[Text — start]

GroupBy - rFronteddu/general_wiki GitHub Wiki

Aggregators

The main idea behind an aggregate function is to take multiple inputs and return a single output.

The most common aggregate functions:

AVG() - returns average value (you can use ROUND() to specify precision)
COUNT() - returns number of values (simply returns the number of rows so we just use COUNT(*))
MAX() - returns maximum value
MIN() - returns minimum value
SUM() - returns the sum of all values

Aggregate function calls happen only in the SELECT clause or the HAVING clause.

SELECT MIN(replacement_cost) FROM film;

SELECT MAX(replacement_cost), MIN(replacement_cost) FROM film;

SELECT ROUND(AVG(replacement_cost), 2) 
FROM film;

SELECT SUM(replacement_cost) 
FROM film;

GROUP BY

GROUP BY allows us to aggregate columns per some category.

Note that GROUP BY must appear right after a FROM or WHERE statement.

Note that in the SELECT statement, columns must either have an aggregate function or be in the GROUP BY call.

[Text — finish]
[Supplied entries — start]

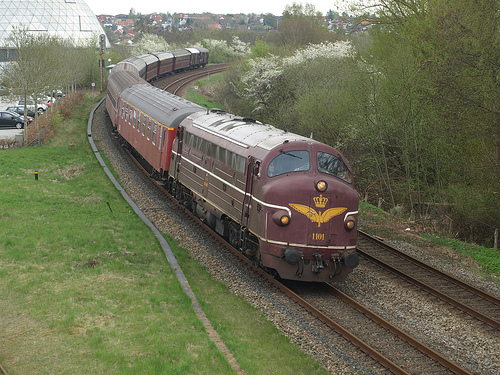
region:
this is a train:
[77, 35, 451, 362]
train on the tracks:
[109, 22, 479, 373]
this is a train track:
[269, 241, 463, 373]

[Supplied entries — finish]

* _Task description_
Please reproduce the full GroupBy wiki page from above, word for word and line for line, with nothing left out or changed.

* _Output for this exercise_
GroupBy - rFronteddu/general_wiki GitHub Wiki

Aggregators

The main idea behind an aggregate function is to take multiple inputs and return a single output.

The most common aggregate functions:

AVG() - returns average value (you can use ROUND() to specify precision)
COUNT() - returns number of values (simply returns the number of rows so we just use COUNT(*))
MAX() - returns maximum value
MIN() - returns minimum value
SUM() - returns the sum of all values

Aggregate function calls happen only in the SELECT clause or the HAVING clause.

SELECT MIN(replacement_cost) FROM film;

SELECT MAX(replacement_cost), MIN(replacement_cost) FROM film;

SELECT ROUND(AVG(replacement_cost), 2) 
FROM film;

SELECT SUM(replacement_cost) 
FROM film;

GROUP BY

GROUP BY allows us to aggregate columns per some category.

Note that GROUP BY must appear right after a FROM or WHERE statement.

Note that in the SELECT statement, columns must either have an aggregate function or be in the GROUP BY call.